Supplied data section start
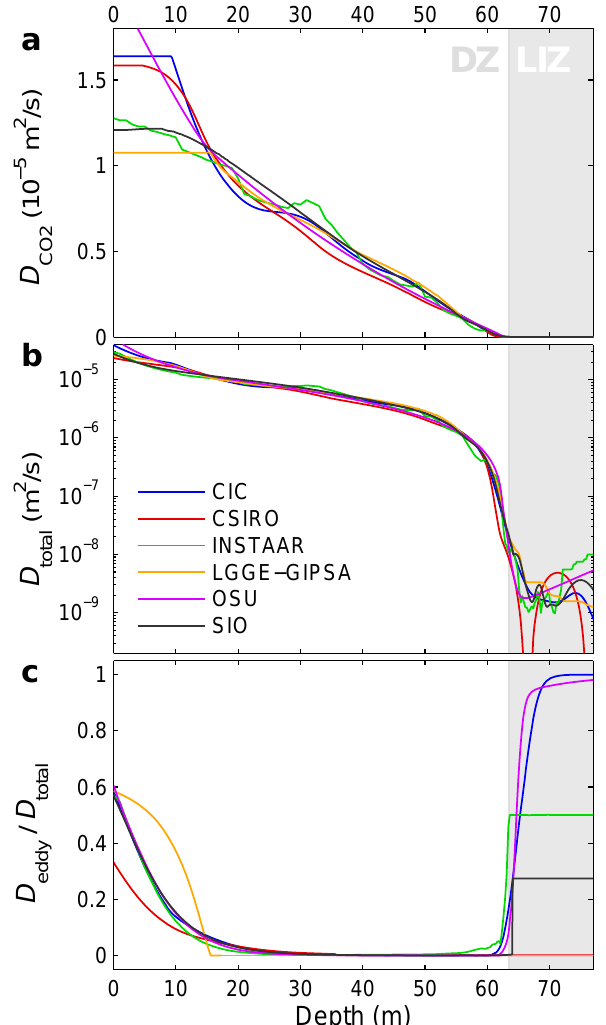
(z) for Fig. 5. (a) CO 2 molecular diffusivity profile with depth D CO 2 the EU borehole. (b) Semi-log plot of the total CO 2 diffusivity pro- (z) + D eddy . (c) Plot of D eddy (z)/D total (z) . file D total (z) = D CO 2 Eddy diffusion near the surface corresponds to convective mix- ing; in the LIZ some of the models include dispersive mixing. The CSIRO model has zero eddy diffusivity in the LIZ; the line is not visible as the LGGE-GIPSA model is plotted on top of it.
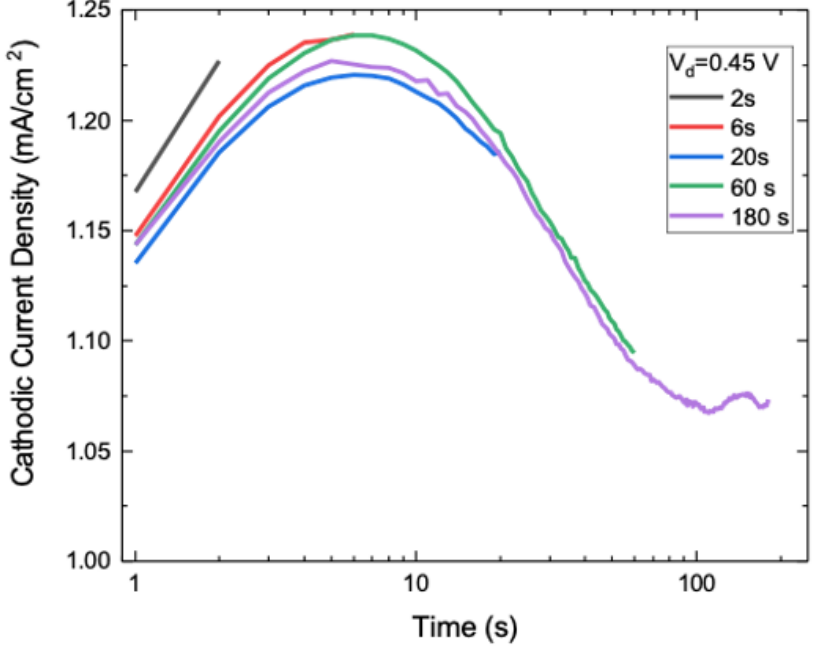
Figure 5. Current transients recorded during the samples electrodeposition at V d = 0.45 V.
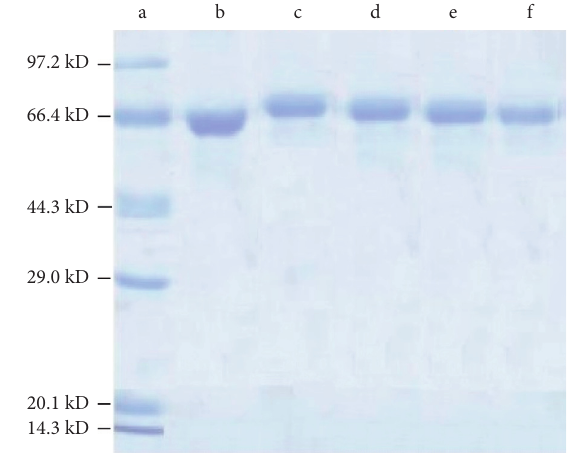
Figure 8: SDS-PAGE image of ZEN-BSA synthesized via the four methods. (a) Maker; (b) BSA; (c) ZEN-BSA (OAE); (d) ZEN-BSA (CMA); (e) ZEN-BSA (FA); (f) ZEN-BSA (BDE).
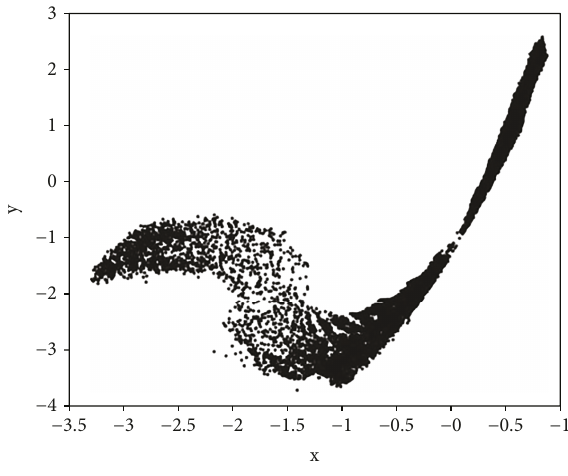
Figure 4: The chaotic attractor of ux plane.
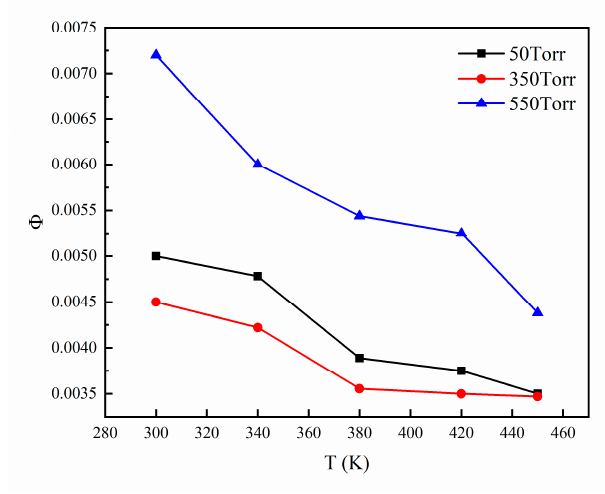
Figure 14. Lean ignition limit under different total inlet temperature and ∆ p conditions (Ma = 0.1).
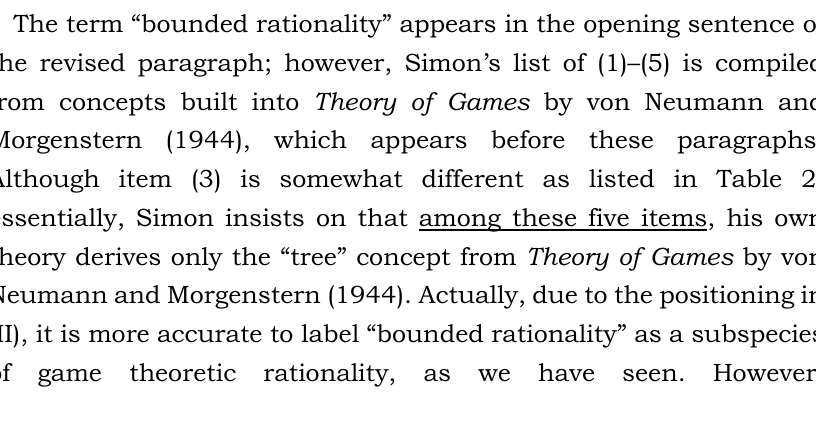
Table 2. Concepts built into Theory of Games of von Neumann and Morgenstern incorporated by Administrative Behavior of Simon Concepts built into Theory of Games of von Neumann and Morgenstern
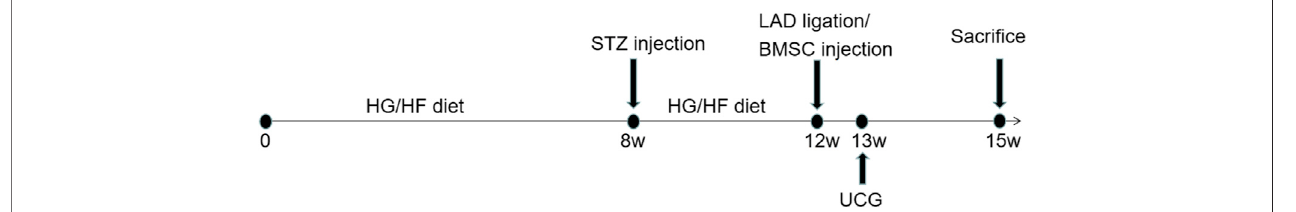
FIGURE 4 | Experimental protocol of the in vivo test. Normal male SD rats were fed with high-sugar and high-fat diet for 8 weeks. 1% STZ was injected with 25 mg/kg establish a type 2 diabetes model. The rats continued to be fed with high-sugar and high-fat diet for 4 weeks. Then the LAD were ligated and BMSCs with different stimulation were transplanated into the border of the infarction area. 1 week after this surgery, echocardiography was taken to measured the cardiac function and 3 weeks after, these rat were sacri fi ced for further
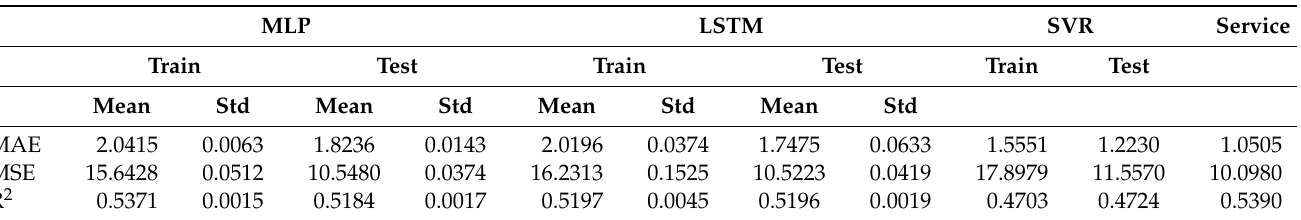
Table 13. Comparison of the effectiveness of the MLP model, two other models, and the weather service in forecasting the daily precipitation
Supplied data section end
For this exercise, please set down exactly the lines of the listing above from the line with "Figure 4: The chaotic attractor of ux plane." up to and including the line with "Table 2. Concepts", and no pictures.

Figure 4: The chaotic attractor of ux plane.
Figure 14. Lean ignition limit under different total inlet temperature and ∆ p conditions (Ma = 0.1).
Table 2. Concepts built into Theory of Games of von Neumann and Morgenstern incorporated by Administrative Behavior of Simon Concepts built into Theory of Games of von Neumann and Morgenstern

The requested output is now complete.